The two countries will discuss the civil war in Syria, where they both back President Bashar al-Assad, the fight against Islamist terrorism, and cooperation on gas and oil projects, according to Kremlin foreign policy official Yuri Ushakov. Putin is being accompanied on his trip by Gazprom PJSC Chief Executive Officer Alexey Miller and Rosneft OJSC head Igor Sechin, Ushakov said.
The Russian leader’s visit is meant to help his country capitalize on the new freedom to operate in Iran that is to ensue from the July nuclear accord. Russia’s military intervention in Syria almost two months ago has drawn the countries strategically closer.
Russia sees as much as $4 billion in contracts in Iran over three years and as much as $20 billion over the next decade, Deputy Prime Minister Dmitry Rogozin told Bloomberg ahead of the trip to Tehran.
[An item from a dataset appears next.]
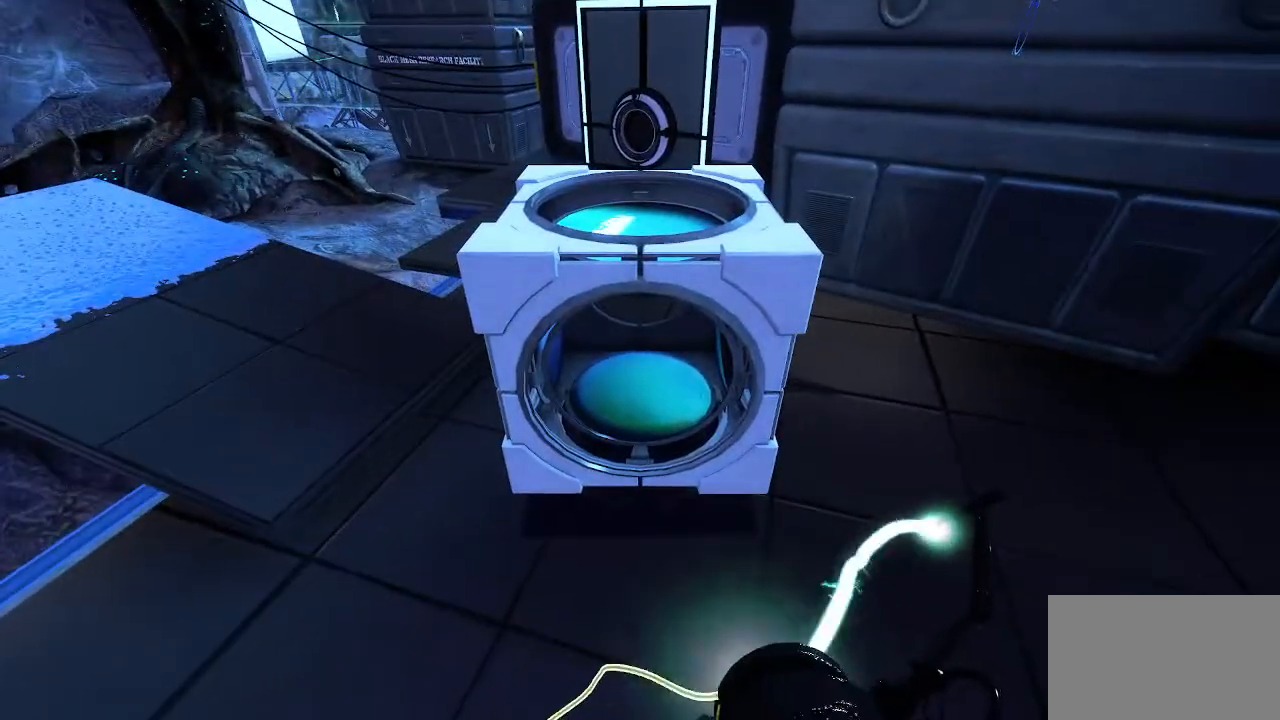
{"keys": [], "mouse": [], "events": [[333, "e", "down"], [500, "e", "up"]]}
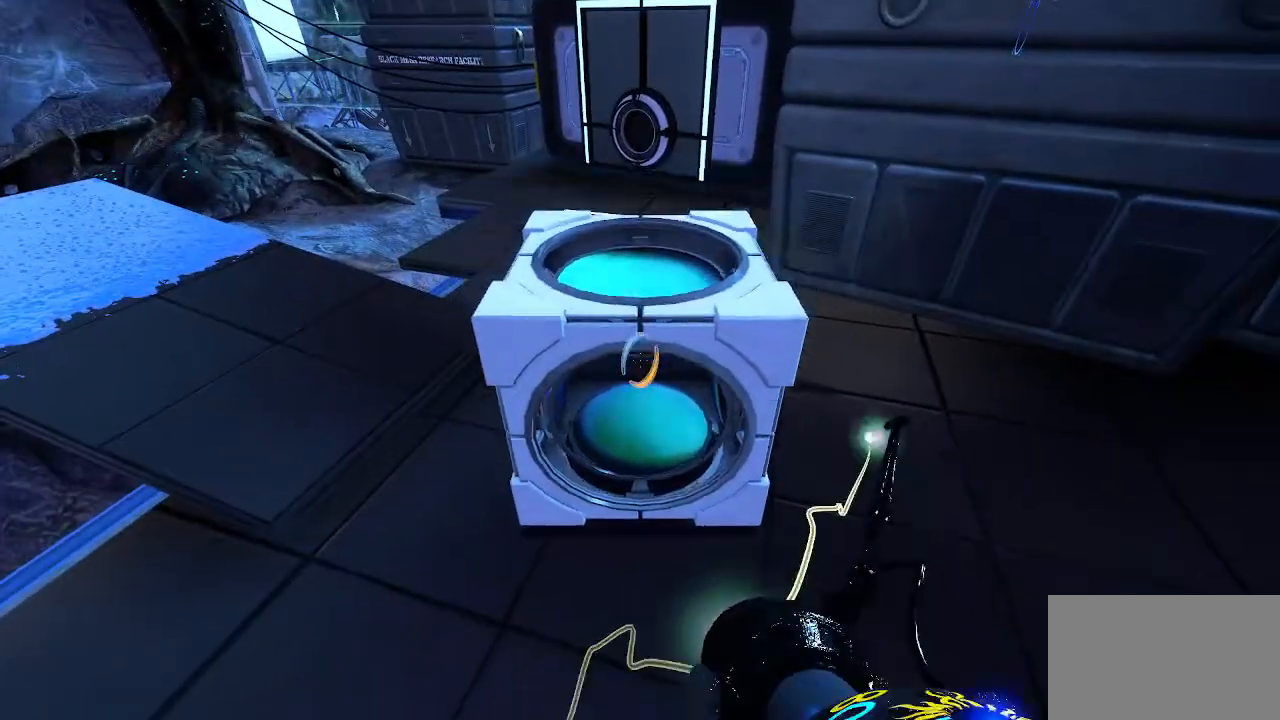
{"keys": [], "mouse": [], "events": []}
Representatives from several Russian companies have held talks in Iran in the runup to Putin’s visit and negotiations are ongoing, Ambassador to Russia Mehdi Sanaei told Etemad.
Russia, which has built Iran’s only functioning nuclear reactor in the southern city of Bushehr, signed an agreement with Iran last year to erect as many as eight more. The two countries are backing Assad in a war that has killed more than a quarter of a million people and allowed jihadist groups including Islamic State to spread their influence. Iran backs Lebanon’s Hezbollah fighters who are battling alongside Assad’s troops.